Saturday, May 1, 2010

This place is far scarier than I thought

I've been watching a lot of nature and science documentaries lately, being reminded forcibly of all those little-kid wonders about life: how huge the universe is, how huge the Earth is, how huge even a foothill is compared to a human, what an incomprehensibly bizarre phenomenon organic life is, yet how amazingly obvious—even inevitable—it seems. I've also been thinking a lot about how life, for most life forms, ends really quite badly: either you starve, or you die of disease, or you're eaten alive, mercilessly, pitilessly, torn apart by horrible teeth. That thought started to ferment a lot when I heard someone in one of these documentaries say something like

Right now, across Africa, thousands of wildebeest are dying a terrible, cruel death in the jaws of predators.

No way. Thousands? I know that the herds number in the millions, but come on, how many predators are there? I checked it out: tens of thousands of lions live in Africa now, and it is estimated that well into the hundreds of thousands lived there just 50 years ago. If I just think about a hundred thousand lions, then all the other predators that live nearby: hyenas, cheetahs, crocodiles, hunting dogs, birds of prey, I am overwhelmed by the sheer numbers. There are millions upon millions of animals in the world right now, every one of them doomed to die horribly. Scale that up by thinking back, how many breeding seasons would that be for most mammals? That many years. Mammals took over from the dinosaurs 65 million years ago. Dinosaurs occupied all the ecological niches now held by mammals, and they lasted 130 million years. Archosaurs were there for 130 million years before the dinosaurs. Jesus. Just counting land and sky animals big enough for us to care about, it's painful to contemplate.
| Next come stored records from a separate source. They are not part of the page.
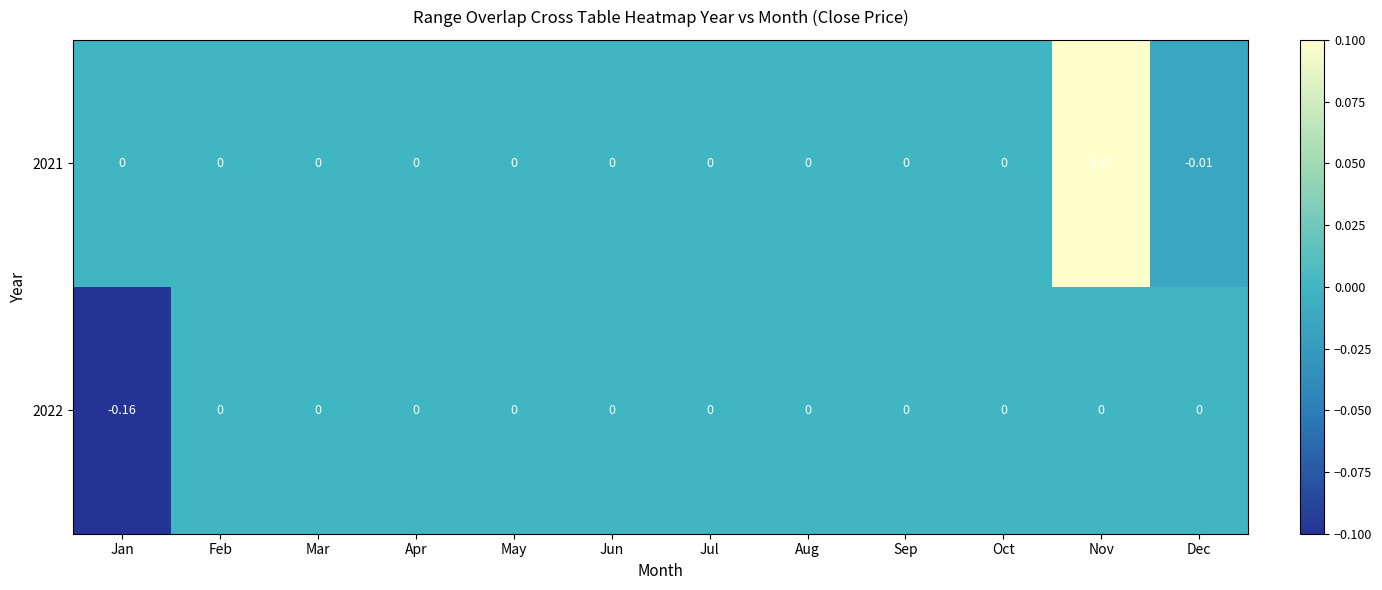

At which label does 2021 reach its minimum?

Dec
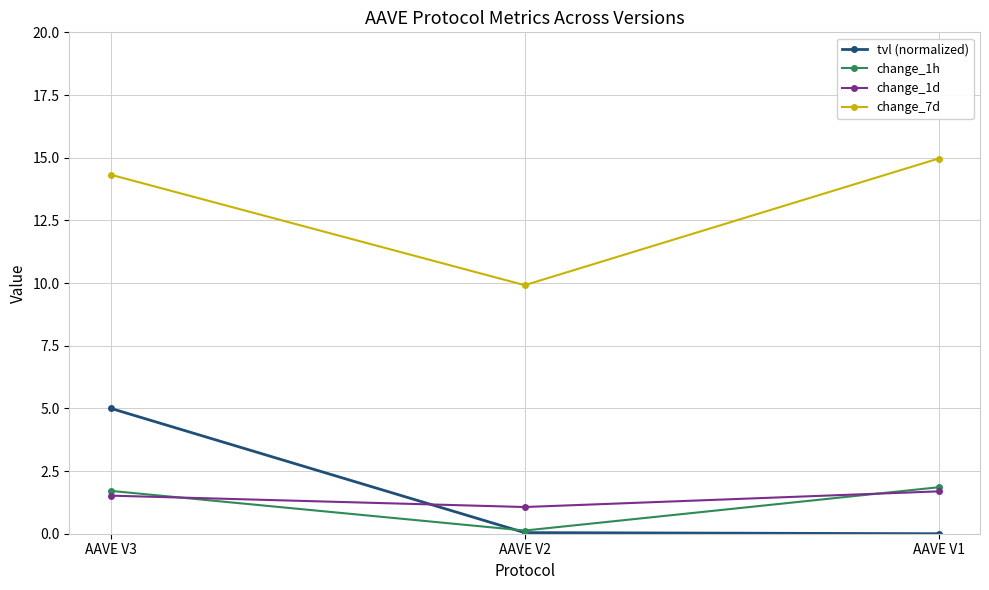

Which series has the largest total across all categories?

change_7d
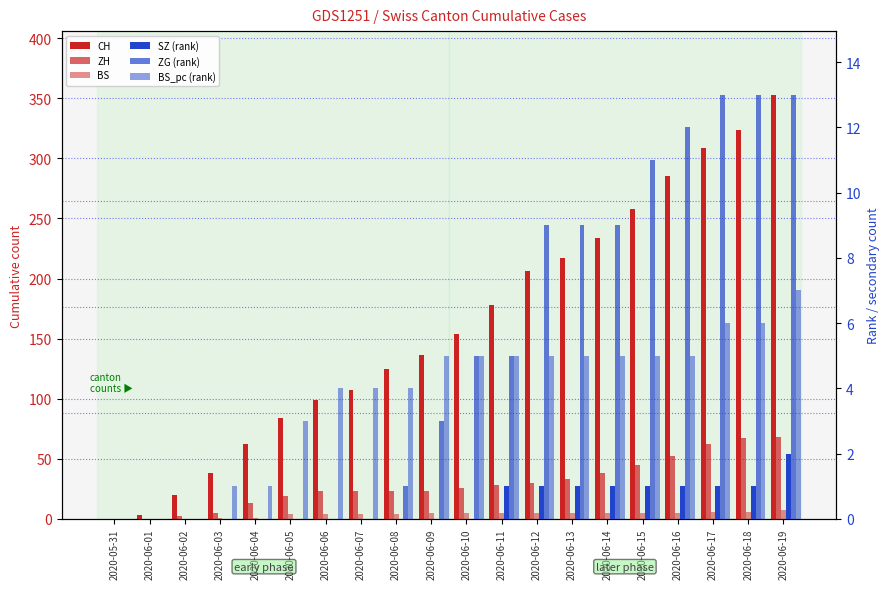

What is the label of the 4th bar from the left?

2020-06-03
If I could train a thousand squirrels to lie nose-to-tail in a long line, I could walk from one end of that line to the other in about three minutes and 47 seconds. If I could train a million, the walk would take a bit longer: 63 hours seven minutes. In other words, almost three solid days, day-and-night walking, no stopping. Land and sky animals big enough for me to notice that they can suffer have been around for over 300 million years. That's two full years and two months of walking, non-stop. Every one of those squirrels you just walked by died in pain and suffering. But that's nothing. For every single one of them, there are millions upon millions of other creatures living at the same time, dying just as cruelly. Oof. Human suffering, the really nasty stuff we experience at each others' hands, is literally brand-new.

I've heard people complain that there's too much suffering in the world, but I think that perhaps I've never really thought about the suffering, never really tried to grasp how much there really is. There's an awful lot. I can see vividly now why people would say that all the suffering in the world proves that there is no god. I can see that anyone claiming to be in charge would have a lot of explaining to do.

I think I just took another big step toward being an atheist. Yahweh just now appeared to me in a vision as a wizened old dude herding camels in the desert and trying to impress his buddies around the campfire.